Having left the south island behind, the northern leg began by zooming into the present day in Tauranga at Trustpower, talking to Deion Campbell about the Tararua windfarm; evidence that, while the historical stories are impressive, we are still leading the world today in the energy sector.
And Tauranga offered the opportunity to capture another, more obscure, but no less significant historical event. On a site that is now Tauranga Primary School (5th Ave) once sat what was possibly the world’s first house that was fully electric. Yep, in 1915, Lloyd Mandeno managed to convince a young couple (Robert and Sarah Ready) to build a house with no chimney. This included a full supply of hot water (not just a kettle) via Mandeno’s water heater.
A hike to Okere Falls (Rotorua) got us to what might be one of the highlights of the trip: the ruins of the world’s first government foray into hydro power stations. After debating at length the health and safety implications of getting down to the site with camera gear (on the side of a raging torrent), we decided that’s what drones were for. Epic drone flying and footage from Matt, much to the amazement of onlookers…

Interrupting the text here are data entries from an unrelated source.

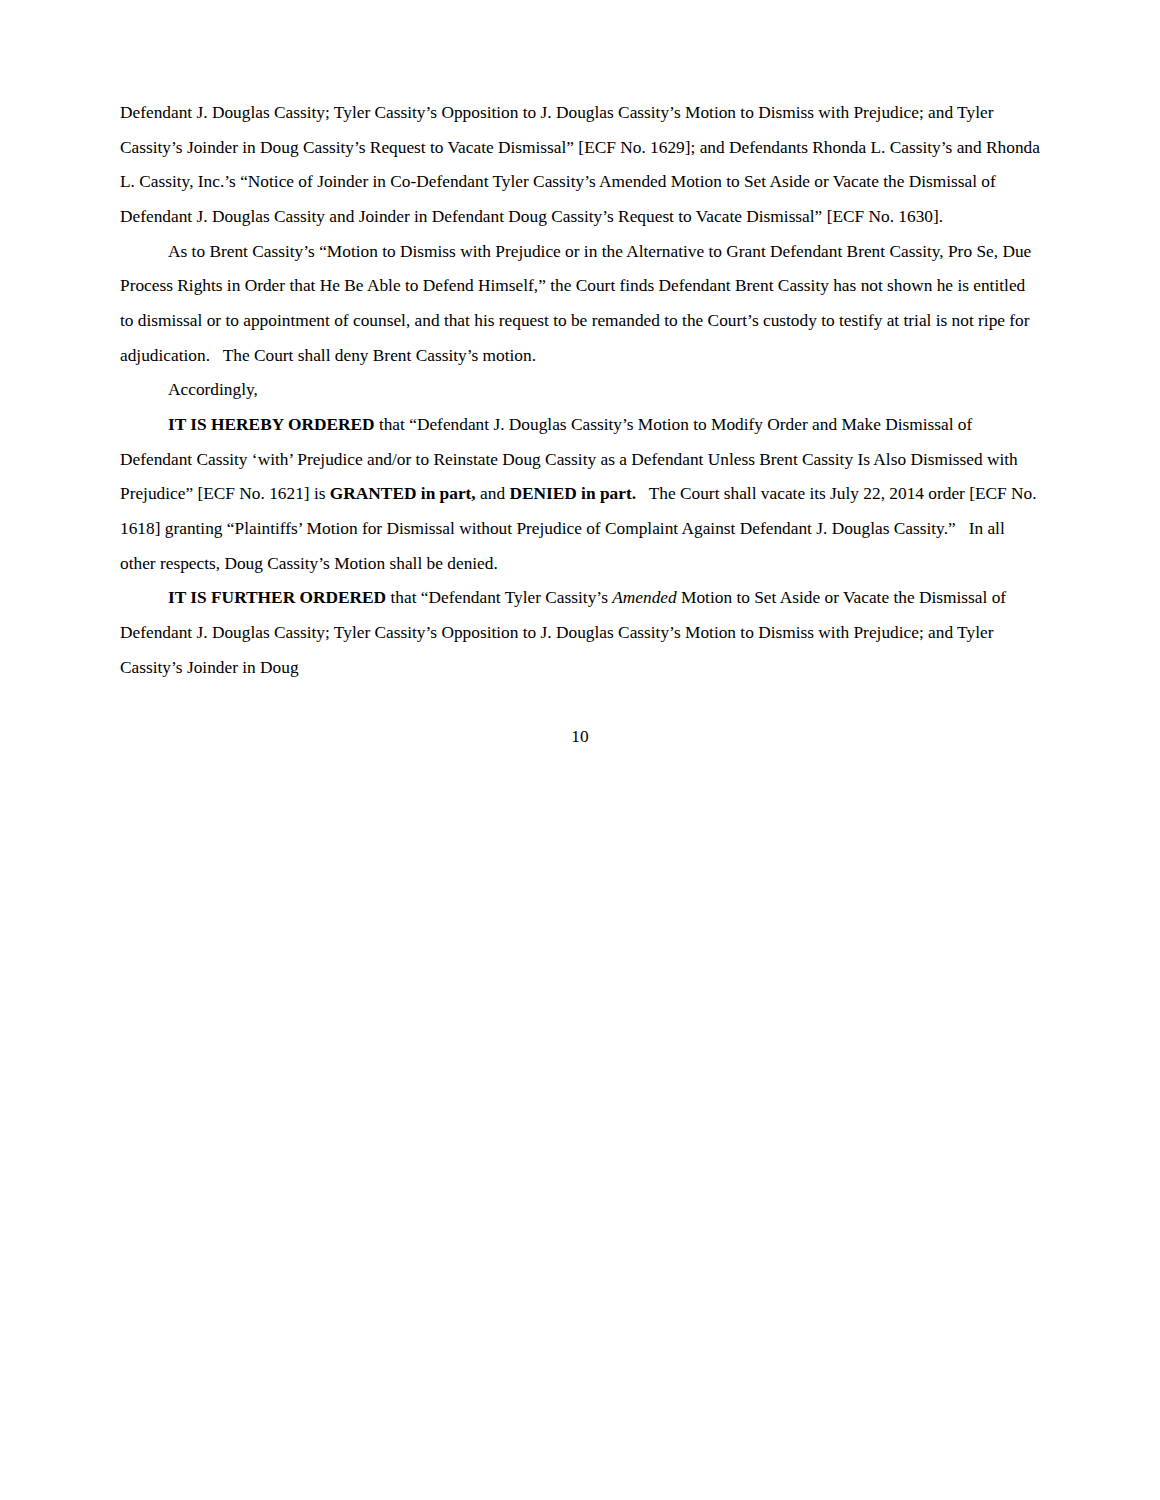Defendant J. Douglas Cassity; Tyler Cassity’s Opposition to J. Douglas Cassity’s Motion to Dismiss with Prejudice; and Tyler Cassity’s Joinder in Doug Cassity’s Request to Vacate Dismissal” [ECF No. 1629]; and Defendants Rhonda L. Cassity’s and Rhonda L. Cassity, Inc.’s “Notice of Joinder in Co-Defendant Tyler Cassity’s Amended Motion to Set Aside or Vacate the Dismissal of Defendant J. Douglas Cassity and Joinder in Defendant Doug Cassity’s Request to Vacate Dismissal” [ECF No. 1630].
As to Brent Cassity’s “Motion to Dismiss with Prejudice or in the Alternative to Grant Defendant Brent Cassity, Pro Se, Due Process Rights in Order that He Be Able to Defend Himself,” the Court finds Defendant Brent Cassity has not shown he is entitled to dismissal or to appointment of counsel, and that his request to be remanded to the Court’s custody to testify at trial is not ripe for adjudication. The Court shall deny Brent Cassity’s motion.
Accordingly,
IT IS HEREBY ORDERED that “Defendant J. Douglas Cassity’s Motion to Modify Order and Make Dismissal of Defendant Cassity ‘with’ Prejudice and/or to Reinstate Doug Cassity as a Defendant Unless Brent Cassity Is Also Dismissed with Prejudice” [ECF No. 1621] is GRANTED in part, and DENIED in part. The Court shall vacate its July 22, 2014 order [ECF No. 1618] granting “Plaintiffs’ Motion for Dismissal without Prejudice of Complaint Against Defendant J. Douglas Cassity.” In all other respects, Doug Cassity’s Motion shall be denied.
IT IS FURTHER ORDERED that “Defendant Tyler Cassity’s Amended Motion to Set Aside or Vacate the Dismissal of Defendant J. Douglas Cassity; Tyler Cassity’s Opposition to J. Douglas Cassity’s Motion to Dismiss with Prejudice; and Tyler Cassity’s Joinder in Doug
10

Then it was a switch to geothermal – a great conversation with Kevin McLaughlin from Tauhara North No 2 Trust about the world-leading Nga Awa Purua power station, which was followed by a morning at Wairakei power station as a host of Contact Energy. Mike Dunstall and Maria Johnston guided us to some wonderful opportunities for filming, and got to see an impressive 60s paint job applied to Wairakei A station.
If you ever get a chance to have Kevin explain what the TN2T logo means, it’s worth it. The wall of their boardroom shows the progression beautifully.
Back into Indiana Jones mode, hunting for some Single Wire Earth Return (another Mandeno invention) on the side of SH32. Thanks to Adam Fletcher from The Lines Company for pointing us in the general direction, but we were starting to doubt you, mate. But your Tihoi pick came through, and there it was. In 1997, Stephen told his PhD supervisor he would never have anything to do with transmission…but here he was, on the side of SH32, waxing lyrical about the wonders of transmitting power by a single conductor, instead of three.
The tour completed with a stop at the closest hydro plant to Auckland – Karapiro; the first out of the blocks of Kissel’s grand plan to build 800MW of generation on the Waikato River.